**Suas instruções:** Por favor, prossiga com o texto sobre a ação direta de inconstitucionalidade contra a Lei nº 12.985/07 de Campinas, começando depois da última frase.

**Trecho fornecido:**
***
Colendo Órgão Especial

Excelentíssimo Senhor Desembargador Presidente

A ASSOCIAÇÃO DOS AUDITORES FISCAIS DA PREFEITURA MUNICIPAL DE CAMPINAS – AFISCAMP ajuizou a presente ação direta de inconstitucionalidade parcial da Lei nº 12.985, de 28 de junho de 2007, do Município de Campinas.

Explica a requerente que existem na Secretaria Municipal de Finanças do Município de Campinas, dentre outros, os cargos de AUDITOR FISCAL TRIBUTÁRIO, AGENTE FISCAL TRIBUTÁRIO e AGENTE DO TESOURO MUNICIPAL. Ao primeiro está reservada a atribuição legal e constituir e lançar crédito fiscal, com a percepção de prêmio de produtividade a título de gratificação, segundo dispõe outro diploma legislativo.

 Veio a Lei nº 12.985/07, ora impugnada, e, revogando a Lei 12.012/04, igualou as atribuições dos cargos retrocitados, conforme se constata no anexo II do novel ato normativo, o que, para a associação requerente, constitui transformação de cargo, com investidura sem concurso público. Destaca-se que, com a promulgação da lei questionada, o prêmio de produtividade foi estendido aos cargos de AGENTE FISCAL TRIBUTÁRIO e de AGENTE DO TESOURO MUNICIPAL.

Aponta a violação dos artigos 111, 144, 155, inc. I e II, da Constituição Estadual. Cogita, também, de colidência com os arts. 25 e 169, pár. Único, I e II, da Carta Paulista, alegando que não foram indicados os recursos necessários para suportar a despesa acrescida.

O pedido liminar foi deferido (fls. 259).

Contra essa Decisão foi interposto pelo Prefeito agravo regimental, julgado intempestivo pelo v. Acórdão de fls. 383/384. Embargos de declaração foram igualmente rejeitados (fls. 410/412).

Citado, o Senhor Procurador-Geral do Estado declinou de realizar a defesa do ato normativo impugnado (fls. 270/272).

O Prefeito Municipal prestou informações, defendendo a constitucionalidade do ato normativo. Afirmou que são distintas as atribuições dos cargos em análise, ressaltando que ao AUDITOR FISCAL foi reservado o lançamento de tributos mais complexos (como o ISS), isto é, os que demandam auditoria, enquanto os demais cargos cuidam de impostos de procedimento simplificado, como o IPTU e o ITBI. Diferencia as atividades de lançamento, fiscalização de tributos, análise de mapa de valores e notificação do sujeito passivo, segundo a natureza dos cargos em comparação. No mais, assevera que a extensão do prêmio de produtividade às carreiras de nível médio decorre do exercício da discricionariedade administrativa e que, por isso, é “insindicável”. Por fim, refuta a alegação de imprevisibilidade do impacto financeiro da gratificação instituída. Pede a improcedência da ação. Subsidiariamente, pugna: a) pela interpretação conforme a Constituição, para excluir do âmbito do lançamento, fiscalização e notificação do ISS os agentes fiscais tributários e os agentes do tesouro municipal; b) pelo acolhimento parcial, para suspender a alegada equiparação de funções, mantendo o prêmio de produtividade aos agentes fiscais tributários e aos agentes do tesouro municipal; c) por efeitos ex nunc, para o resguardo dos atos praticados e vencimentos já recebidos, como autoriza o art. 27 da Lei nº 9.868/99 (fls. 331/378).
***
**Itens fornecidos:**

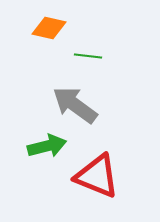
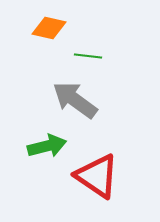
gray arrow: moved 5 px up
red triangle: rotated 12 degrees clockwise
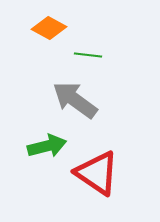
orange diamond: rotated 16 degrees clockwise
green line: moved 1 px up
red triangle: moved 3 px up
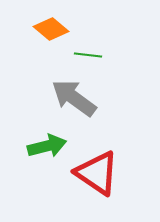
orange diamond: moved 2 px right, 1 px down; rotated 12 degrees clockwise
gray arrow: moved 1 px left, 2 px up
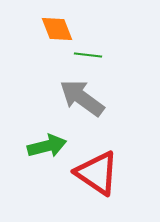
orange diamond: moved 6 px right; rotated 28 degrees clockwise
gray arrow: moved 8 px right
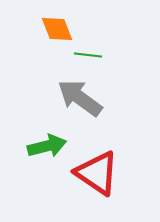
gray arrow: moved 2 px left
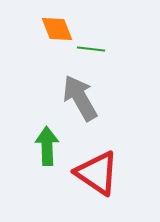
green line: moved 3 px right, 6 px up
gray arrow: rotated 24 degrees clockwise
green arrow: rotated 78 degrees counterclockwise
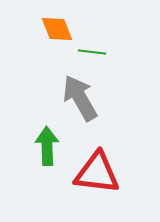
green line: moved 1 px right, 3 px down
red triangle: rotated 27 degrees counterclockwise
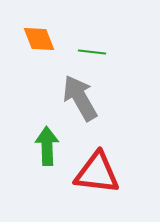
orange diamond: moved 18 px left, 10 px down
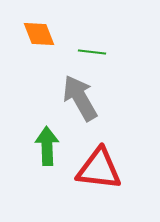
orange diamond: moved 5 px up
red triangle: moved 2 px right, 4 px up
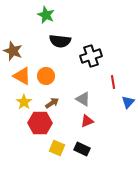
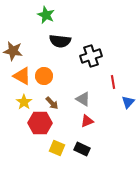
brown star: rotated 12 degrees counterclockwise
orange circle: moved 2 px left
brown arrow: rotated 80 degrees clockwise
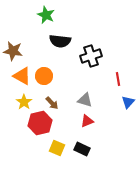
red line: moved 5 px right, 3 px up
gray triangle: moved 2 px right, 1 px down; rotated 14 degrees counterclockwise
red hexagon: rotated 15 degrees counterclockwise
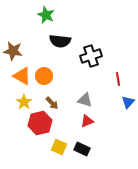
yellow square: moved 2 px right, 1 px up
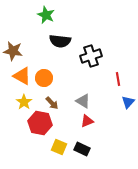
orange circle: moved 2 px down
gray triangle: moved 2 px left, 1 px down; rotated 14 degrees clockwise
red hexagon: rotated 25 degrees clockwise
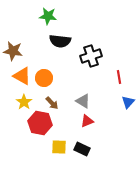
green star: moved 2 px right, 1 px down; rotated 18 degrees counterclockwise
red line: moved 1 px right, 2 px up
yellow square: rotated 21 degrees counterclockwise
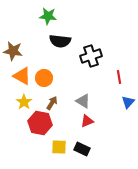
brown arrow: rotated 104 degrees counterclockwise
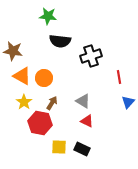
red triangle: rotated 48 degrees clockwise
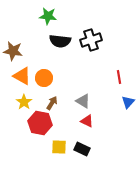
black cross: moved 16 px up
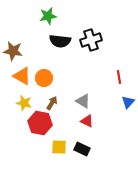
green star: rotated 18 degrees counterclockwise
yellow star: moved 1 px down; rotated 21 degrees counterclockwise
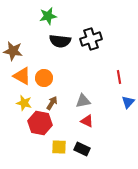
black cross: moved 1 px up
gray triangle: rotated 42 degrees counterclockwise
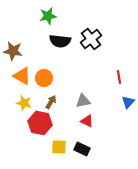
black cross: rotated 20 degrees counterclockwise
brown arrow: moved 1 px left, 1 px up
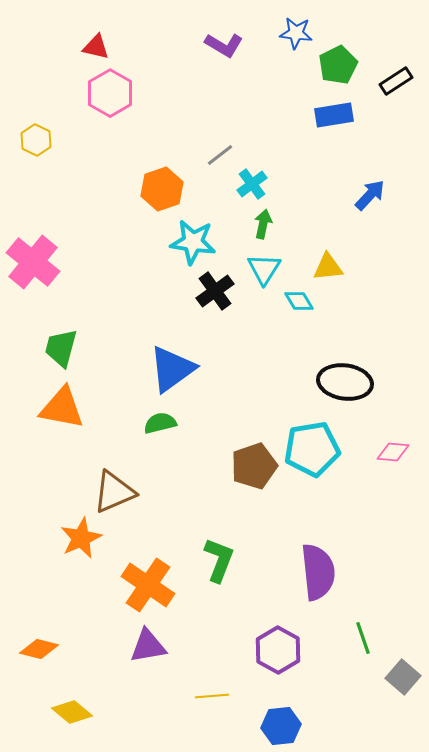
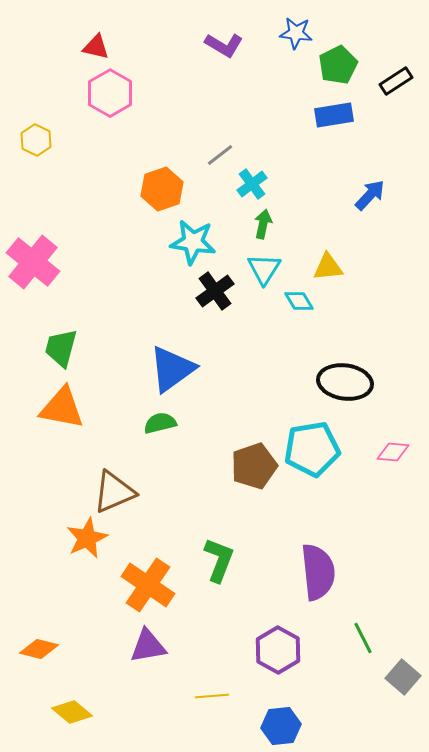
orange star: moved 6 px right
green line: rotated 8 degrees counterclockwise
***
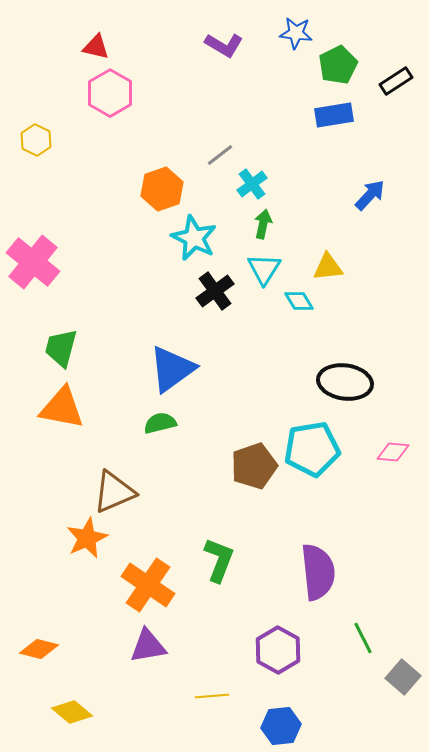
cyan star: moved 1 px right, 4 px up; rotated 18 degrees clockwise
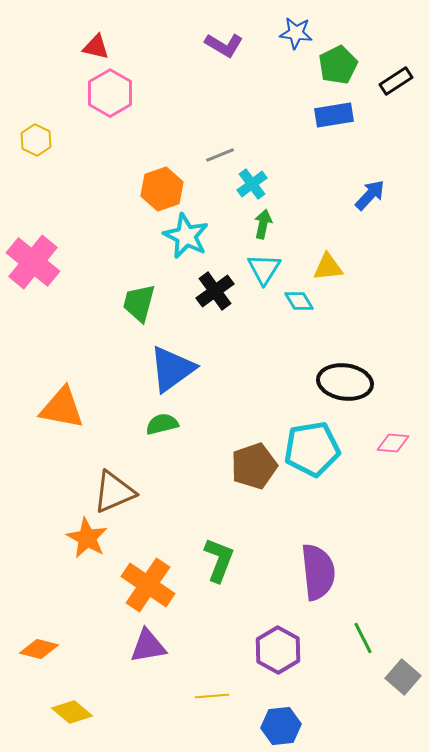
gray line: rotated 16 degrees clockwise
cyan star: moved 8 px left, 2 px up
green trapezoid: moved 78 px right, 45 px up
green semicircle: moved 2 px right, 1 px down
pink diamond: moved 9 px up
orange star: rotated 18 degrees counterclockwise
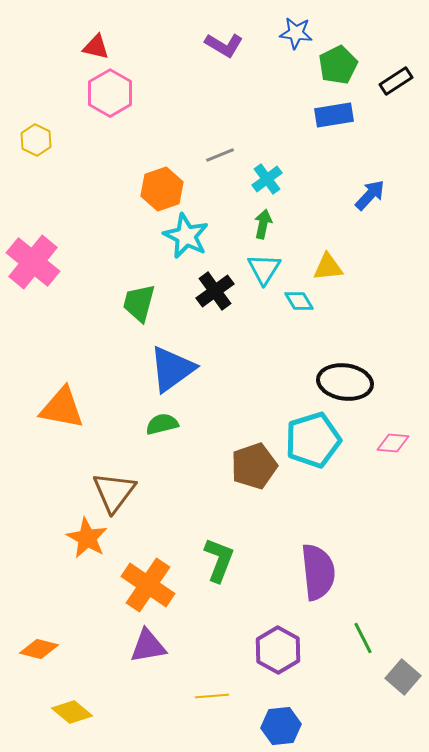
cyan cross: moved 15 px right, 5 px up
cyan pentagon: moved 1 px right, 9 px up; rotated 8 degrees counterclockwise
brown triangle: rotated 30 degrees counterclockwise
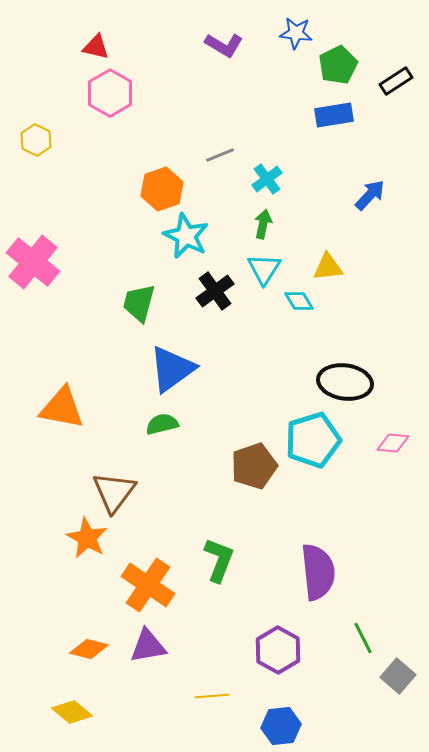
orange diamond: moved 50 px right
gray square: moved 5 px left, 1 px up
***
**Resposta da tarefa:**
Este é o breve resumo do que consta dos autos.

Os dispositivos impugnados são, de fato, incompatíveis com os artigos 111, 115, I e II, e 144 da Constituição Paulista, verbis:

Artigo 111 - A administração pública direta, indireta ou fundacional, de qualquer dos Poderes do Estado, obedecerá aos princípios de moralidade, impessoalidade (...).

Artigo 115 - Para a organização da administração pública direta e indireta, inclusive as funções instituídas ou mantidas por qualquer dos Poderes do Estado, é obrigatório o cumprimento das seguintes normas:

I - os cargos, empregos e funções públicas são acessíveis aos brasileiros que preencham os requisitos estabelecidos em lei;

II - a investidura em cargo ou emprego público depende de aprovação prévia, em concurso público de provas ou de provas e títulos, ressalvadas as nomeações para cargo em comissão, declarado em lei de livre nomeação e exoneração;

Artigo 144 - Os Municípios, com autonomia política, legislativa, administrativa e financeira se auto-organizarão por Lei Orgânica, atendidos os princípios estabelecidos na Constituição Federal e nesta Constituição.

No município de Campinas, a vetusta Lei nº 5.767, de 16 de janeiro de 1987, criou os cargos de FISCAL TRIBUTÁRIO I, II e III, de provimento efetivo (art. 5º), com ingresso na carreira mediante concurso público.

Tais cargos tiveram sua denominação alterada pela Lei nº 8.340, de 26 de maio de 1995, para AUDITOR FISCAL TRIBUTÁRIO.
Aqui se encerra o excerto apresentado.